11.09.2014, 14:37 Uhr

Erfolgreicher Auftakt für barrierefreies Eisenstadt

Eisenstadt: Rathaus |

Am Mittwoch, dem 10. September, fand im Gemeinderatssaal der erste Workshop für die Initiative „Barrierefreies Eisenstadt“ satt. 25 Personen waren gekommen, um die ersten Schritte für einen Etappenplan zu setzen, der in den kommenden Jahren für ein Mehr an Barrierefreiheit sorgen wird. Eisenstadt ist nach Wien die zweite Landeshauptstadt die einen derartigen Plan erstellt.


Neben Privatpersonen nahmen auch Vertreter des Behindertenverbands KOBV, des Hilfswerks, der Hilfsgemeinschaft der Blinden und Sehschwachen Österreichs, des Komitees für Mobilität Sehbehinderter Menschen, des Blinden- und Sehbehindertenverbands sowie des Eisenstädter Seniorenbeirats an diesem ersten Workshop teil.

_IHRE AUFGABE_
Schreiben Sie den Abschnitt des Artikels über das barrierefreie Eisenstadt ab, beginnend bei „Neben Privatpersonen nahmen“ und endend bei „ersten Workshop teil.“, und ersetzen Sie dabei „Seniorenbeirats“ durch „Jugendbeirats“.

(Gespeicherte Einträge)
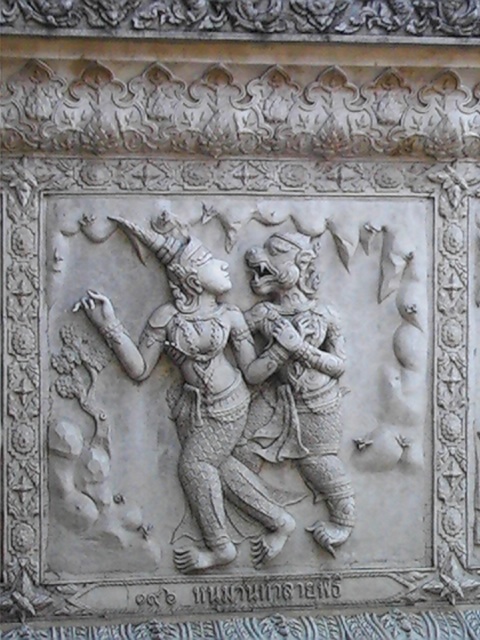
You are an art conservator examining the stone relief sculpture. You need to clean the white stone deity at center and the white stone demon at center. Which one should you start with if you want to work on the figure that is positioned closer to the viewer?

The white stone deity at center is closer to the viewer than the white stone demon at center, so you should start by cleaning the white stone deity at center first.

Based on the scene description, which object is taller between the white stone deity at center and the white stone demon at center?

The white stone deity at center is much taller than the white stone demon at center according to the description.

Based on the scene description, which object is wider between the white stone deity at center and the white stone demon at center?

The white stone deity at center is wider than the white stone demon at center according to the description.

_LÖSUNG DER AUFGABE_
Neben Privatpersonen nahmen auch Vertreter des Behindertenverbands KOBV, des Hilfswerks, der Hilfsgemeinschaft der Blinden und Sehschwachen Österreichs, des Komitees für Mobilität Sehbehinderter Menschen, des Blinden- und Sehbehindertenverbands sowie des Eisenstädter Jugendbeirats an diesem ersten Workshop teil.